13.6.24

“Vai para a tua terra”

Madness, “Madness”, in https://www.youtube.com/watch?v=yEJEO0mvxSI

Altercação à porta do hipermercado. Uma mulher ainda jovem avança resolutamente para um homem sexagenário sentado num banco e segurando um cão preto pela trela. A mulher deixa os familiares e um cão sem trela para trás e esbraceja na direção do homem, em audível vozearia, ordenando repetidas vezes: “vai para a tua terra, vai para a tua terra”. O homem não responde à injúria. Limita-se a educar a nativa, num português com sotaque talvez ucraniano ou russo, recordando que os cães devem andar na rua com trela para não atacarem pessoas e outros cães. A mulher estaciona, em pose ameaçadora, a pouco mais de um metro do homem, o dedo em riste acompanhando as únicas palavras que se soltavam iradamente da boca: “vai para a tua terra, vai para a tua terra”.

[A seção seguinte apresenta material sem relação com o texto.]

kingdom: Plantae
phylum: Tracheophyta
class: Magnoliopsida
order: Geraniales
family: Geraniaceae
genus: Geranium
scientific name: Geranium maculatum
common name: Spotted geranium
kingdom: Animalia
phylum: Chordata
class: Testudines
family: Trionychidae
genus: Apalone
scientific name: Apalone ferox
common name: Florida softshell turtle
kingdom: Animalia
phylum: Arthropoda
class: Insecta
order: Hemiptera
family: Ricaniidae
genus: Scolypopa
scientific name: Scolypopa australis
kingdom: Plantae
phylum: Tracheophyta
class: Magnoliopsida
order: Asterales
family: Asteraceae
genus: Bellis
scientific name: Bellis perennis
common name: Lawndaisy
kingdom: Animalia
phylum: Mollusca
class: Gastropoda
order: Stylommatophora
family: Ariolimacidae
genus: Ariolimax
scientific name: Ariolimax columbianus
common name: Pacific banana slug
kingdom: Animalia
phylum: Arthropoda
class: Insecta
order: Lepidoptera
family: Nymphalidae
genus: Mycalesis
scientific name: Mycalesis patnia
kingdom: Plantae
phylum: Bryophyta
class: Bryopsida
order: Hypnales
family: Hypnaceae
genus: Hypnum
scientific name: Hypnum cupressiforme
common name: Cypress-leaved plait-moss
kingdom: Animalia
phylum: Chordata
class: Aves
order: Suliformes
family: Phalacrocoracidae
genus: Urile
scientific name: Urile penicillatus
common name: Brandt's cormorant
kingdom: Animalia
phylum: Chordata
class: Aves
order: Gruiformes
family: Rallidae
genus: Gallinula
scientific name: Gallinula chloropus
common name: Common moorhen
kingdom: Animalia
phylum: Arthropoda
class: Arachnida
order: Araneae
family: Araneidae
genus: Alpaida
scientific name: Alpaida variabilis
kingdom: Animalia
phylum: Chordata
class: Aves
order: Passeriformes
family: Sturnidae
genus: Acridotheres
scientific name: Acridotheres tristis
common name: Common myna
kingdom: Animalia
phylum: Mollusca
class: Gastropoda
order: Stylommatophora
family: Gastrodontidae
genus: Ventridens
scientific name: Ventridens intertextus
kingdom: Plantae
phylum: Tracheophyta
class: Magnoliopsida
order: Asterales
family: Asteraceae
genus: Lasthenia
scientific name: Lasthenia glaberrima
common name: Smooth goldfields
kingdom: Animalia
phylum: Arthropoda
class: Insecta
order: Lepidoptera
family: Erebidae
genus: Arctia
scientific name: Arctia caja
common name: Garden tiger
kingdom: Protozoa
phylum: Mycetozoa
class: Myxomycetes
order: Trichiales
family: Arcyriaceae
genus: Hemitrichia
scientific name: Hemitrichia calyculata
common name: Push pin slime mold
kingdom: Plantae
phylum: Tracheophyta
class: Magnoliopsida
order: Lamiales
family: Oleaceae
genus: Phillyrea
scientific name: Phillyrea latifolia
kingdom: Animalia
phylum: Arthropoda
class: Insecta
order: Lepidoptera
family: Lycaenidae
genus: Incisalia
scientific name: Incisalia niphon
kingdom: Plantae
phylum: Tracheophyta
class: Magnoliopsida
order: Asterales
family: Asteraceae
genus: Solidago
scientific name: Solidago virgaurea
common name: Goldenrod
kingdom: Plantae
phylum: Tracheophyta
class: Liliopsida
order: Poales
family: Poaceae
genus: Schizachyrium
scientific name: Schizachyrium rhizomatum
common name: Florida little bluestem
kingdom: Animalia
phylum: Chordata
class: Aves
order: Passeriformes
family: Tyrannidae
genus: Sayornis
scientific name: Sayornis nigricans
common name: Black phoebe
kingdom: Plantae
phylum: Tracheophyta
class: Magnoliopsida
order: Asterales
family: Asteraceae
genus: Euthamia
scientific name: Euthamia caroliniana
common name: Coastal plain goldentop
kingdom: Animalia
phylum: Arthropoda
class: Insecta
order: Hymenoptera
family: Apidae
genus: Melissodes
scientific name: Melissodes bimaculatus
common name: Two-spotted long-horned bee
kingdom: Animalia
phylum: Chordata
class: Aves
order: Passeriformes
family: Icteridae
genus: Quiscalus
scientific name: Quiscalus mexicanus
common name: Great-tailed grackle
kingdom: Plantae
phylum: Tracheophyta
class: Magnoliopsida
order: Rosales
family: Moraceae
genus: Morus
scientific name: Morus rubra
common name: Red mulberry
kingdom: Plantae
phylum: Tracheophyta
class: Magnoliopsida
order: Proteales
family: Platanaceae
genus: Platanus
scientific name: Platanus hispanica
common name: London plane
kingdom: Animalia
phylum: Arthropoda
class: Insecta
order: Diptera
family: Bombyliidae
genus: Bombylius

Evoca-se o racismo oculto libertado em doses não homeopáticas agora que um partido político não se envergonha de ser o procurador desse racismo. A retórica, feita de um nacionalismo ensimesmado que desconfia estruturalmente do “outro” (o migrante ou o refugiado – o estrangeiro), também se compõe de xenofobia servida em talhadas assustadoras. Em poucas semanas, esta foi a segunda vez que, a meio de uma altercação pública, ouvi um nativo a encomendar o estrangeiro para a “sua terra”. Estes mestres de indigência sentir-se-ão mais confortáveis em insultar os estrangeiros que partilham a mesma terra por terem a retaguarda protegida pelo partido de extrema-direita. Há uma certa normalização do racismo e da xenofobia, que é inversamente proporcional à qualidade do ar que partilhamos.

A desconstrução das exibições de tacanha xenofobia podia começar com uma interrogação: se os estrangeiros são encomendados para a sua terra, o que faz desta a “nossa” terra? Ter sido o terreiro do nascimento sela uma nacionalidade, mas é a caução de uma terra que seja “nossa”? Podemos dizer, com a mesma certeza que aviamos os outros para as respetivas terras, que eles estão como forasteiros porque esta é a “nossa terra”? Não podemos aceitar a ideia de propriedade exclusiva, que é, aliás, desmentida pela titularidade do Direito: a terra não é “nossa”, é de quem ostentar a certidão predial correspondente. 

A invocação de uma “terra nossa” por antinomia à “terra deles” remete para o simbólico. A terra será “nossa” porque foi o território onde nascemos e que nos enraizou numa pertença nacional. Quem continua empenhado neste sectarismo estéril ainda não percebeu que o mundo mudou e que as pessoas se deslocam de lugar em lugar, até quando as fronteiras são impedimentos. Essa pessoa ainda não percebeu que acantonar nacionalidades como se fossem capelas herméticas é uma empreitada condenada ao fracasso, se aceitarmos que a comunhão com “o outro” que é diferente de “nós” é a base para a convivência pacífica que serve de esteio a um dos bens maiores que podemos usufruir: a paz.

Oxalá alguém pudesse devolver aquela mulher exaltada à necessária serenidade, levando-a a reconhecer a desonra de atirar o imigrante para a “sua terra”. E que alguém explicasse à senhora que as pessoas que emigram não o fazem de ânimo leve: ninguém abandona a terra onde viveu para se aventurar na incógnita da emigração. Devia ser ensinado, com a paciência necessária, que refazer a vida num lugar com costumes diferentes e um idioma desconhecido é angustiante. E deviam recordar a História recente da “sua terra”, uma terra que viu partir multidões rumo à emigração quando a miséria e a guerra colonial faziam pender um punhal afiado sobre a vida dessas pessoas. É das maiores ignomínias coetâneas: a artilharia virada para os imigrantes quando fomos emigrantes num passado não tão distante como é recomendado pelo esquecimento coletivo.

Se, mesmo assim, a mulher boçal insistisse no sangue em ebulição e no ónus da estultícia, podia-se-lhe recomendar algo parecido com a ordem que ditava ao acabrunhado imigrante que a escutava já a medo: a besta que fosse devolvida ao habitat pequenino, ao seu gueto intelectual onde se sente à vontade para destilar ideias mesquinhas sobre domínios territoriais que fogem à lógica do condomínio. Mesmo que a encomenda da estultícia ao lugar de origem, numa cerca que delimita os que se tecem em esgares de indigência, seja entendida como manifestação de “fascismo social”.  

Era para a senhora perceber o que custa ser comissionada para a “terra dela”, o seu gueto mental.